Мадина стояла бледная. Она молчала, и это еще сильнее раздражало меня. Я замахнулся на нее щипцами и заорал:

— Вон отсюда! Раз, два, три! Уходи, уходи…

Щипцы из моих рук вырвал отец. Мама взяла под руку Мадину и, загораживая ее собой, вывела из комнаты.

Я хотел побежать за ними, но отец рванул меня за руку, а в следующий момент я почувствовал, как загорелась моя щека: отец что есть силы отвесил мне пощечину.

МАДИНА

ТАК Я МЕТАЛАСЬ ПО ДОМУ

Я была как в тумане: не знаю, как очутилась в нашем старом доме, у моей родной старой мамы. Я все-все рассказала ей, часа три рассказывала. Она помолчала немного и спросила:

— Почему ты не плачешь? Жалко тебя, но ты какая-то каменная, даже не плачешь.

— Не знаю, мама. У меня сперва брызнули слезы, а потом я стала вот такая — ничего мне помочь не может. Раньше, если плакала, становилось легче… знаешь, мамочка, Хартуму, наверно, еще хуже, чем мне.

Мама посмотрела быстрым взглядом:

— Вот и надо скорей идти домой. Сколько времени уж ты у меня. Неужели хочешь, чтобы за тобой пришла твоя свекровь?

— Ни за что не пойду! Хартум меня выгнал. Понимаешь это слово?

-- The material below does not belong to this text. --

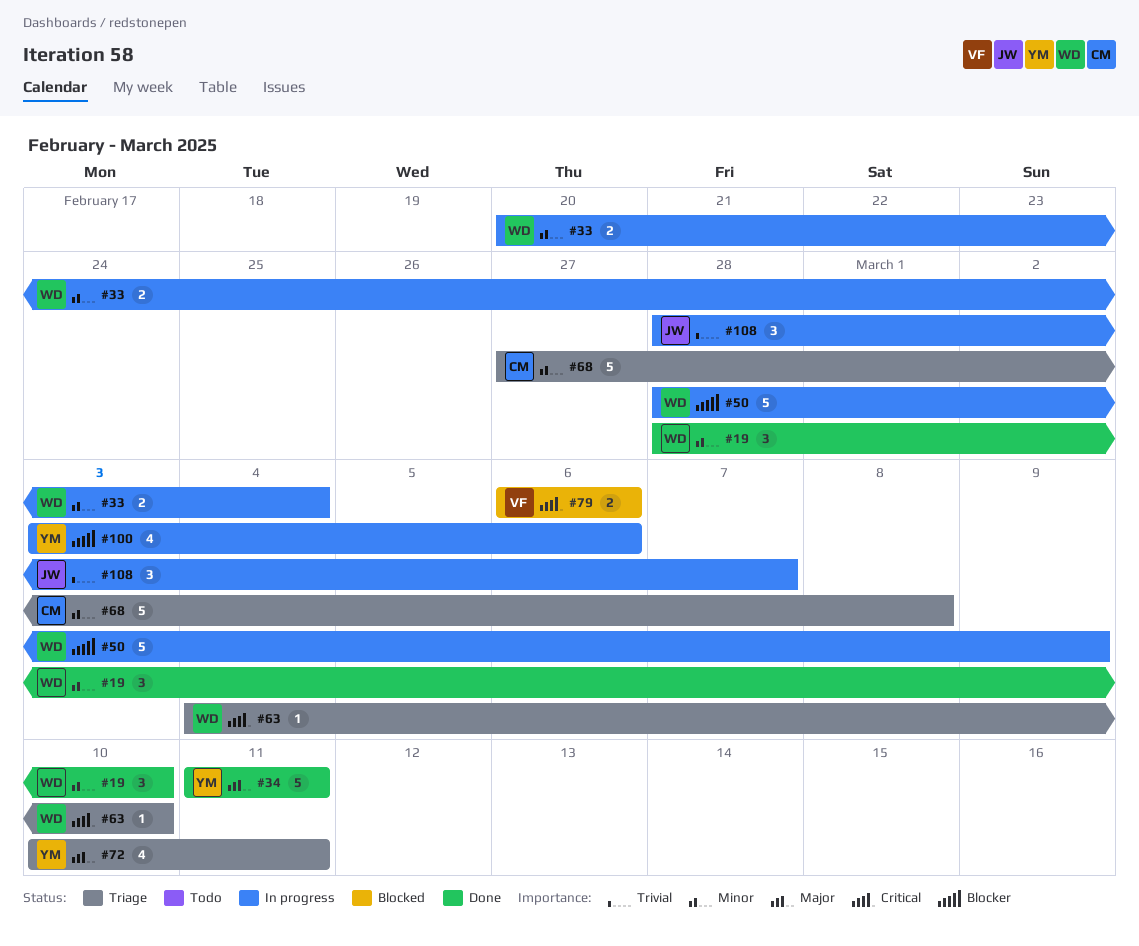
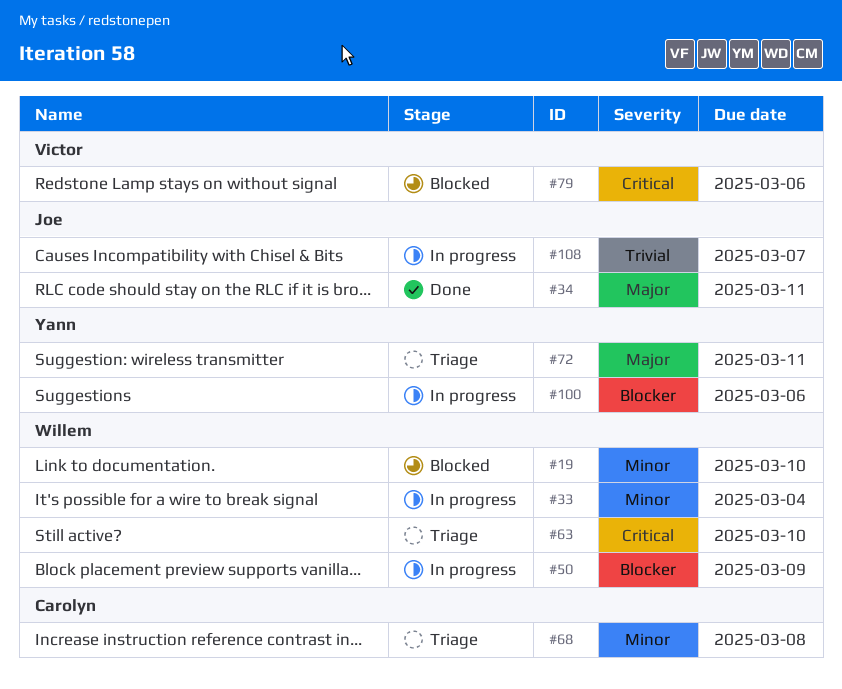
#19, status: Done -> Blocked
#34, owner: Yann -> Joe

— Еще бы не понять. Твой отец меня палкой выгонял, А я все равно возвращалась. Куда было деваться? Подумаешь, накричал на тебя муж! Попробовала бы я вмешаться в дела своего старика, учить его работе. Да он бы меня убил! Ну, что выдумала! Разве может женщина стать златокузнецом! Неужели пойдешь в один цех с мужчинами? Бахмуд — хороший мастер, но, помню, твой отец называл его выдумщиком. Будет он тебя учить, как раз! Твой отец тоже тебя учил. Помню его слова: «Наша Мадина способнее многих мальчишек». Что толку? Ты ему была нужна качать мехи, держать калип. А незадолго до его смерти, помнишь, как повернулось?..

Нет, я ничего не помнила.

— Я же была маленькой, мама.

— Не такой уж ты была маленькой, должна помнить. Отец взял себе ученика, а тебя перестал пускать в мастерскую.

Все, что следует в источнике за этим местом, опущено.